Indigo Grill Offers Alternative to Italian Cuisine in Little Italy

Photo Credit: Lauren J. Mapp
Amidst an endless sea of Italian restaurants in San Diego’s Little Italy district, an alternative to the traditional fare of the neighborhood lies in Indigo Grill’s American-inspired cuisine.
Located in Little Italy at 1536 India St., this Cohn Restaurant is run by restaurant industry veteran Chef Deborah Scott and features dishes that are varied in origin throughout the Americas. From Alaska to the Southwest, the result of the menu and décor is an eclectic mixture of themes and flavors.
Upon entering the restaurant, guests are welcomed by an indoor “tree,” wood floors, a stylish bar and an open view of the kitchen. Masks, glass, metal and brick details balance out the wood, giving the restaurant a feeling of culture.
Happy hour is Monday through Friday, from 5 p.m. to 6:30 p.m. – and it includes a selection of $4 beers, $5 glasses of wine and well drinks for $6, as well as a selection of happy hour bar appetizers.

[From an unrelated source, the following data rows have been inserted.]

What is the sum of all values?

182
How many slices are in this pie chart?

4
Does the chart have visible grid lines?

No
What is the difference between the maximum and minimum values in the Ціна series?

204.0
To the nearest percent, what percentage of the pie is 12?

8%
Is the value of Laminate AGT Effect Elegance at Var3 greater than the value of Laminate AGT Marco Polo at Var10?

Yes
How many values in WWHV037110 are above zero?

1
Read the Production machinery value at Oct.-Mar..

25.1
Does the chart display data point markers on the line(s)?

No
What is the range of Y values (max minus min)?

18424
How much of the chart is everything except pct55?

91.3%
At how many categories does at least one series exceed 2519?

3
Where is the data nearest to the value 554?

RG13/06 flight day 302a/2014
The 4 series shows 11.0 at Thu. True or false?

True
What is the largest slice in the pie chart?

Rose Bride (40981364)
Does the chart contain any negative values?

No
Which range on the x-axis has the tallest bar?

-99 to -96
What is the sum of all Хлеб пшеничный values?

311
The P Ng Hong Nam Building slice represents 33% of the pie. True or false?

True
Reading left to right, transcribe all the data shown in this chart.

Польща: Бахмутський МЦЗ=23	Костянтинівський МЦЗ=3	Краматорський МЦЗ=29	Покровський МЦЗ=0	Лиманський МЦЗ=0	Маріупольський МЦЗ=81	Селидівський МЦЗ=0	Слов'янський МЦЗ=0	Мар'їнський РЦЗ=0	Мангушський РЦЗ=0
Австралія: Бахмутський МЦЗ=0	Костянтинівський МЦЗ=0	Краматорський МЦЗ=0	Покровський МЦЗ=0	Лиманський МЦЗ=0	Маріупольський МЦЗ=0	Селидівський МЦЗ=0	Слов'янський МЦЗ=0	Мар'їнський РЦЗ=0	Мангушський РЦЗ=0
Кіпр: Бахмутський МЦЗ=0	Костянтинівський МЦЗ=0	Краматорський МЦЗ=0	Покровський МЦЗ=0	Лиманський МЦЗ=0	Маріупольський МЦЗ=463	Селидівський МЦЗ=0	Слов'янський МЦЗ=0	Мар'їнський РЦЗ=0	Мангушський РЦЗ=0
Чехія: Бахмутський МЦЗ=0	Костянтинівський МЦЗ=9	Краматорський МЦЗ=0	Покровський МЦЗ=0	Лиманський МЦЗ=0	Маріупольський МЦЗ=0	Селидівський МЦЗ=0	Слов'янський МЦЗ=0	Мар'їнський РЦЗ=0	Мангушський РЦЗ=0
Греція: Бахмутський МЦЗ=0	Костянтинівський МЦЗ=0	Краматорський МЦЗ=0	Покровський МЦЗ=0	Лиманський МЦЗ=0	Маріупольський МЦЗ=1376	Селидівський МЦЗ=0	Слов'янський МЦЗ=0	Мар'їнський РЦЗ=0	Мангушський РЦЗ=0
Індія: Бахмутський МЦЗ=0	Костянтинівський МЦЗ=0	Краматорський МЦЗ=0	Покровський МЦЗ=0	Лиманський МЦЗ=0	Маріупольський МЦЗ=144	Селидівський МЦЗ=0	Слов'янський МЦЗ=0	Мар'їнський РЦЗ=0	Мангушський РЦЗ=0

Though the ginger mojito seems promising, it tips the scale toward being too sweet. The overabundance of sugar overpowers the flavor of the ginger and rum in the cocktail, making this a drink that deserves being skipped over.
Indigo Grill’s beet salad with orange segments, shaved fennel, beets, spinach, lime-caraway seed vinaigrette and cotija cheese offers both the wintery root vegetable elements with the sweetness of summer. The beets in this salad were overcooked, so a burnt undertone overrides the earthy notes.
If it comes down to the choice between a salad and an appetizer, the sweet corn tamale makes the decision an easy one to make. With braised chicken thigh, crispy chicken crackling and guajillo chili butter, the tamale is flavorful and moist with each bite, unlike many tamales that are only flavorful due to the filling in the center.
While Indigo Grill may not feature a traditional Italian dish, it isn’t totally devoid of the irresistible, carbohydrate-filled dish that stars in the daydreams of many dieters.
Grilled salmon, lightly coated in a teriyaki-like sauce, is served on an alder wood plank with thick squid ink pasta in a lightly spiced cream sauce. A pico di gallo-style, cucumber-dill salad – a mix of chopped cucumbers, bell peppers, onions and dill – completes this dish, adding a cooling element to the hot salmon and spicy pasta.
As probably one of the tallest plates that you can sink your teeth into in San Diego, the kaffir-lime duck will impress you with its extravagant plate presentation and complex flavor diversity.
Served with a goat cheese risotto cake that could end a friendship if you try to split it, the initial aw from plate presentation is blown out of the water with the flavor of the duck and its sides. A spinach salad with onion and bacon sprawls out in the corner, and a zucchini skewer complete the plate, giving you quite a serving of vegetables to nimble on between bites of the succulent duck.
For dessert, try Indigo Grill’s chocolate pistachio torte with raspberry sorbet. Though more accurately described as a frozen chocolate ganache with a layer of pistachio gelato, the flavor was good, but could have better featured the pistachio element a little more prominently.